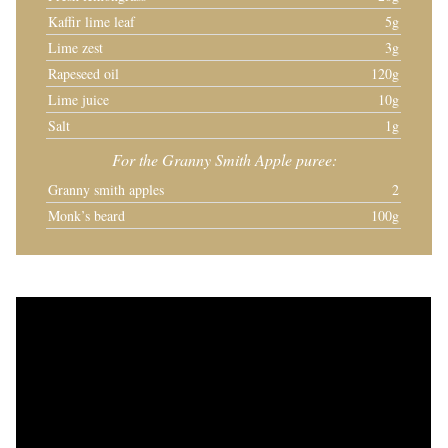
Kaffir lime leaf
5g
Lime zest
3g
Rapeseed oil
120g
Lime juice
10g
Salt
1g
For the Granny Smith Apple puree:
Granny smith apples
2
Monk’s beard
100g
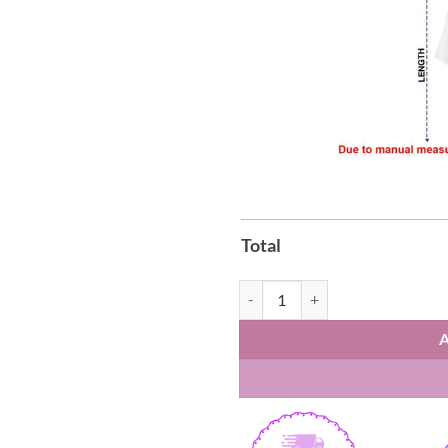
Total
Bruno Mars Romantic World Tour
********
Task to complete: Could every record be given again exactly, with its pictures left out?

Answer to this problem:
Kaffir lime leaf
5g
Lime zest
3g
Rapeseed oil
120g
Lime juice
10g
Salt
1g
For the Granny Smith Apple puree:
Granny smith apples
2
Monk’s beard
100g
Total
Bruno Mars Romantic World Tour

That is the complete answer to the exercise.